There is strong consensus about the need for educating people with migraine. The physician must help the patient establish realistic expectations by discussing therapeutic options and their benefits and harms, such as medication-overuse headache. Encouraging patients to be actively involved in their own management by tracking their own progress through daily flow sheets, for example, may be especially useful. Diaries should measure attack frequency, severity, and duration; resulting disability; response to type of treatment; and adverse effects of medication. Patient input can provide the best guide to treatment selection.

Rapid and consistent treatment of acute migraine attacks may avoid headache recurrence, restore the patient’s ability to function, and minimize the use of backup and rescue medications.
Subgroups Most Likely to Benefit:
Anticonvulsants may be especially useful in patients with prolonged or atypical migraine aura.
POTENTIAL HARMS
· Adverse effects of the triptans include chest symptoms, but postmarketing data indicate that true ischemic events are rare.
· Studies have documented frequent adverse events of ergotamine or ergotamine-caffeine.
· Adverse effects reported most commonly with beta-blockers were fatigue, depression, nausea, dizziness, and insomnia. These symptoms appear to be fairly well tolerated and seldom caused premature withdrawal from trials.
· Drowsiness, weight gain, and anticholinergic symptoms were frequently reported with the tricyclic antidepressants studied, including amitriptyline.

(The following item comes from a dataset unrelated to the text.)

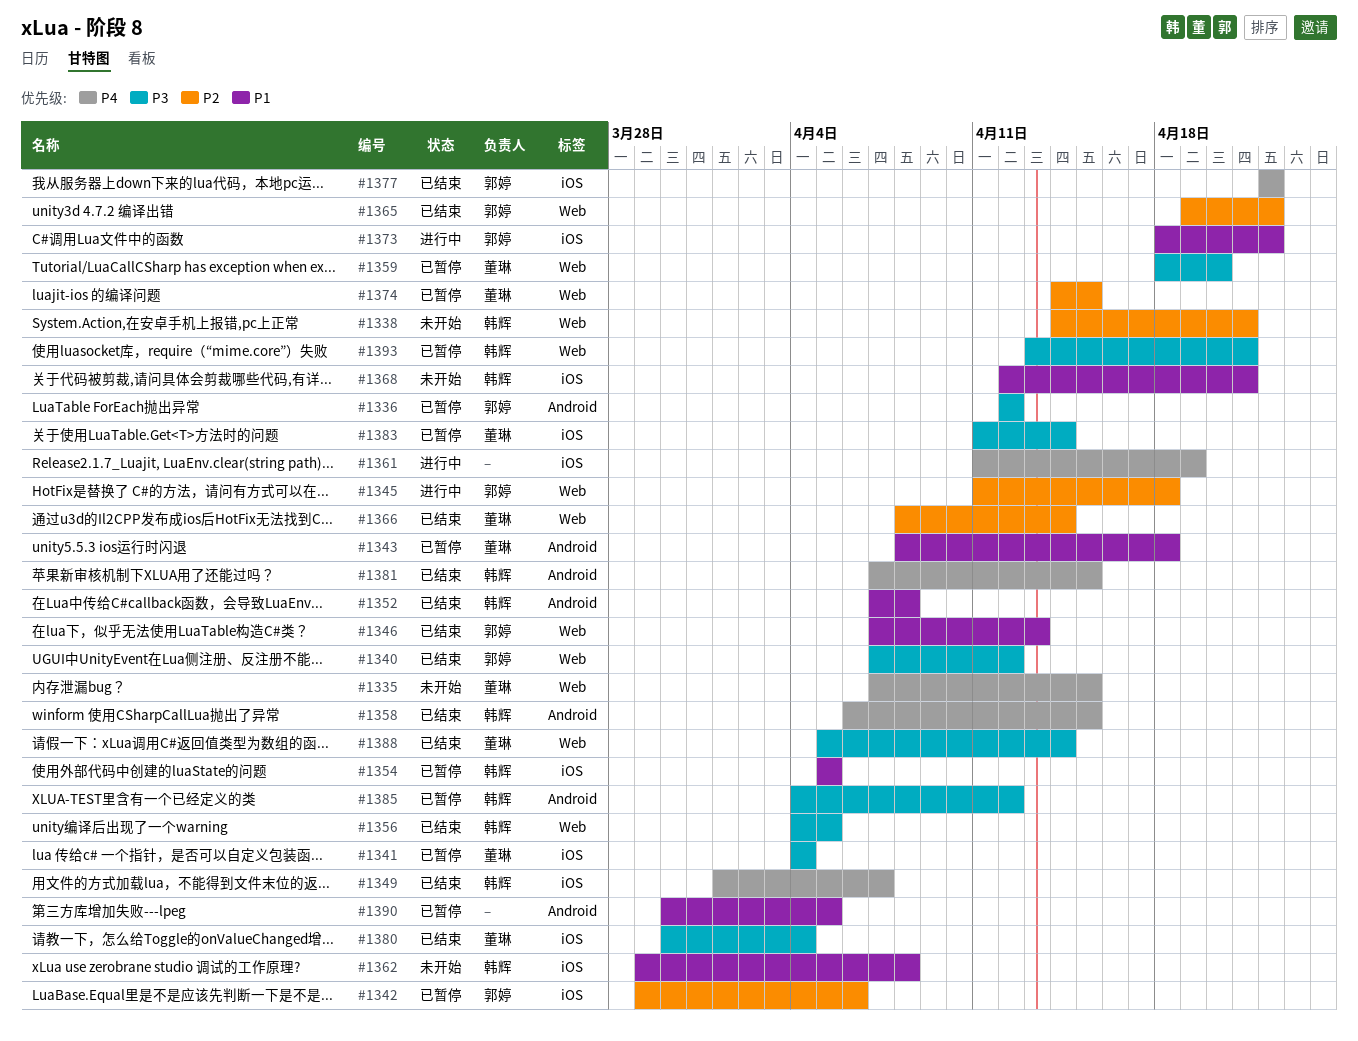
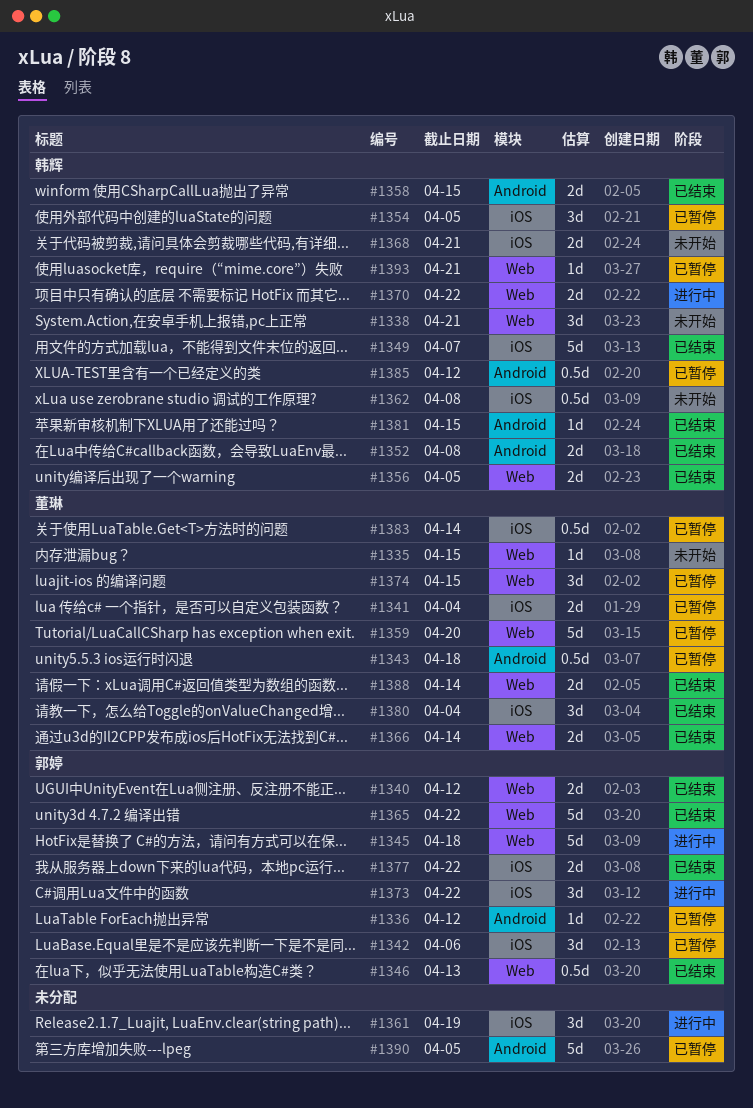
#1370: none -> present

· Adverse events with anticonvulsants are not uncommon and include weight gain, hair loss, tremor, and teratogenic potential, such as neural tube defects.

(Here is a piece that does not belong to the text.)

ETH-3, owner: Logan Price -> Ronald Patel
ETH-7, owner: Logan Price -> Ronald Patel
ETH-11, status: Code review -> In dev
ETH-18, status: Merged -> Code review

· The most commonly reported adverse events with all nonsteroidal anti-inflammatory drugs (NSAIDs) were gastrointestinal symptoms, including nausea, vomiting, gastritis, and blood in the stool.
· The most commonly reported events for all the ergot alkaloids were gastrointestinal symptoms.
· There are reports of retroperitoneal and retropleural fibrosis associated with long-term, mostly uninterrupted administration of methysergide. Other adverse events most commonly reported included gastrointestinal symptoms and leg symptoms (restlessness or pain).
· Published data on adverse events associated with lisuride are limited, and pizotifen is often associated with weight gain and drowsiness.
· Adverse events reported with flunarizine include sedation, weight gain, and abdominal pain. Depression and extrapyramidal symptoms can be observed, particularly in elderly persons.

CONTRAINDICATIONS
Triptans are contraindicated in patients with risk for heart disease, basilar or hemiplegic migraine, or uncontrolled hypertension.